ItaliaOggi, 27 ottobre 2015
Spiare Giovanni XXIII è sempre stata una specialità di ex nazisti tedeschi ripuliti dagli americani. Lo rivelano i dossier del Bnd, il controspionaggio della Germania di Bonn negli anni Sessanta
«Per me non era importante l’Italia, ma avevo un agente in Vaticano», mi rivelò Markus Wolf, il capo del controspionaggio della Germania Est, una sera a cena. A lui si ispirò John Le Carré per La spia che venne dal freddo, romanzo che a lui non piaceva. Per 34 anni batté sempre gli avversari occidentali, finché nel 1986, prevedendo la fine della Ddr, decise di andare in pensione, e si mise a scrivere libri sul suo mestiere, senza mai rivelare nulla di compromettente.
Si faceva pagare le interviste, da me amichevolmente si accontentava di tagliatelle al tartufo, accompagnate da un Brunello. Non osai mai metterle in nota spese al giornale. Per me era gratificante sedere a tavola con un mito dello spionaggio, meglio di James Bond.
Wolf, Mischa per gli amici, scomparso nel 2006, mi propose di scrivere un libro, appositamente per i lettori italiani, sul suo Spionen in Vaticano, ma stranamente, o forse no, non riuscii a trovare un editore.
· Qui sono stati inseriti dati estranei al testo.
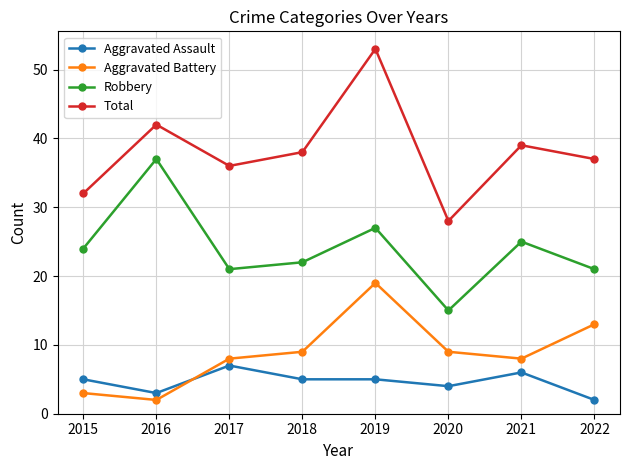

How many interior local peaks does the Total series have?

3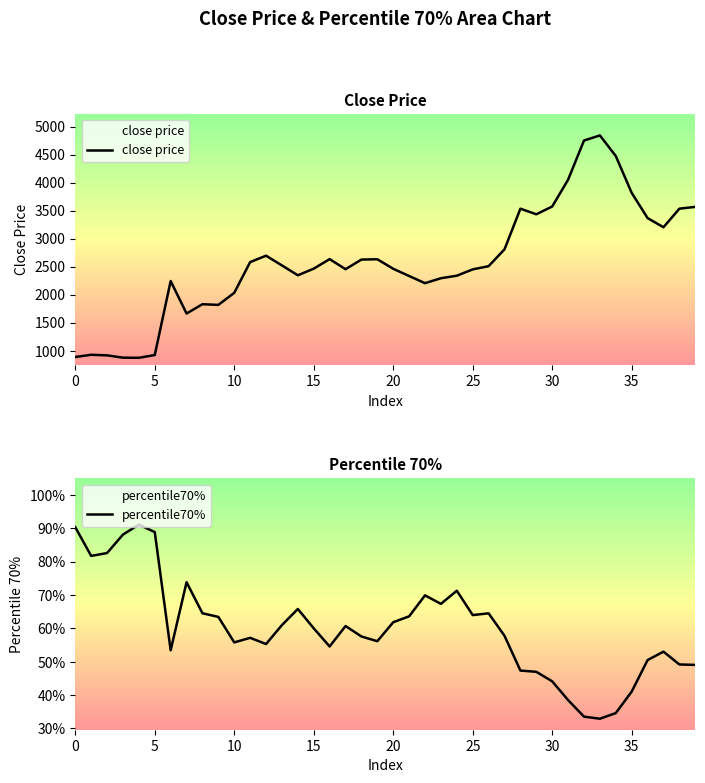

List the series in order of their peak value, lowest first.

percentile70%, close price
A quanto pare, spiare il Papa è sempre stata una specialità dei servizi segreti tedeschi, dell’Est e dell’Ovest, come rivela nell’ultimo numero Der Spiegel, che è venuto in possesso dei dossier custoditi negli archivi del Bnd, il controspionaggio della Germania di Bonn negli anni Sessanta. Sotto sorveglianza speciale era il Papa buono, Giovanni XXIII, troppo buono e quindi sospetto ai tempi della guerra fredda per gli americani. Il Bnd agiva, di fatto, come una succursale dei colleghi statunitensi.
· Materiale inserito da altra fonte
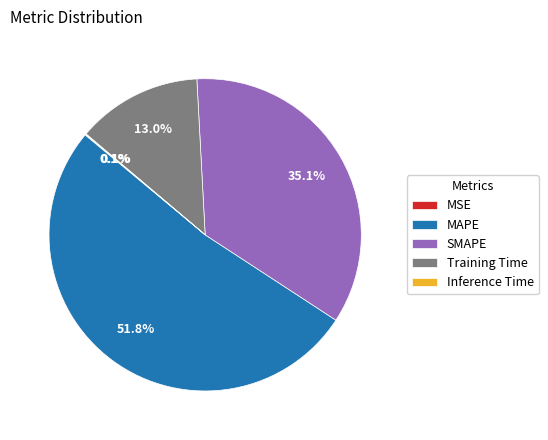

Which slice is the largest?

MAPE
Nell’autunno del 1962 una delegazione di vescovi tedeschi andò a trovare il Papa. Il cardinale Joseph Frings pronunciò un saluto in latino. Giovanni XXIII rispose che si trovava in imbarazzo, il suo latinorum era arrugginito. «Allora parliamo in italiano», lo tranquillizzò Frings. Uno scambio di battute innocente, ma che viene riportato con precisione nel dossier del Bnd. Chi era la spia?
A capo del servizio di Bonn era Reinhard Gehlen, dal passato nazista che era stato ripulito dagli americani. Per fronteggiare l’Urss non ci si faceva scrupoli. Gehlen (1902-1979) era stato un fedelissimo di Hitler e avversario dell’ammiraglio Canaris, capo dello spionaggio del Terzo Reich, che verso la fine prese le distanze dal Führer. Gehlen reclutò i suoi ex collaboratori, aiutò diversi criminali nazisti a fuggire in Sud America, ma era un affidabile esperto dell’Europa orientale. Era anche un nepotista che pensava alla famiglia: come agente a Roma nominò suo fratello Johannes, considerato un pasticcione. Amava i caffè di via Veneto e il suo nome in codice, non a caso, era Don Giovanni. Ma sosteneva di avere buone entrature in Vaticano (tuttavia sbagliò le previsioni sulla nomina di due papi).
Giovanni XXIII preoccupava Washington perché cercava di stabilire rapporti con Kruscev per migliorare la situazione dei cristiani in Urss. Nell’aprile del 1963 viene riportata nei dossier un’altra conversazione divertente. Il Papa passeggia nei giardini vaticani con Jossif Slipy, capo della chiesa ucraina. «Voglio farla cardinale», confida Giovanni XXIII. «Non ne sogno degno», ribatte Slipy. «Vorrei essere il primo Papa che nomina cardinale un russo», ride il Santo Padre. «Veramente sono ucraino». «Non importa, intendo nominare il primo cardinale che sia un cittadino sovietico». Invece di sorridere, gli americani si allarmarono.
Al Bnd interessava sapere se il Papa intendeva riconoscere il nuovo confine tra Polonia e Germania (a quanto pare, no). E avrebbe incontrato Kruscev? A Roma era giunto il genero Alexej Adjubei per stabilire il contatto. Il suo colloquio con il Pontefice, il 7 marzo del infatti ’63, durò 18 allarmanti minuti, ma il russo – scriveva Don Giovanni- sembrava troppo dedito al vino dei Castelli. L’incontro con Kruscev non avvenne, anche perché il Papa morì pochi mesi dopo. Forse Markus Wolf vinceva sempre perché, come James Bond, aveva un debole per le donne, bionde e rotondette, ma diffidava dei parenti.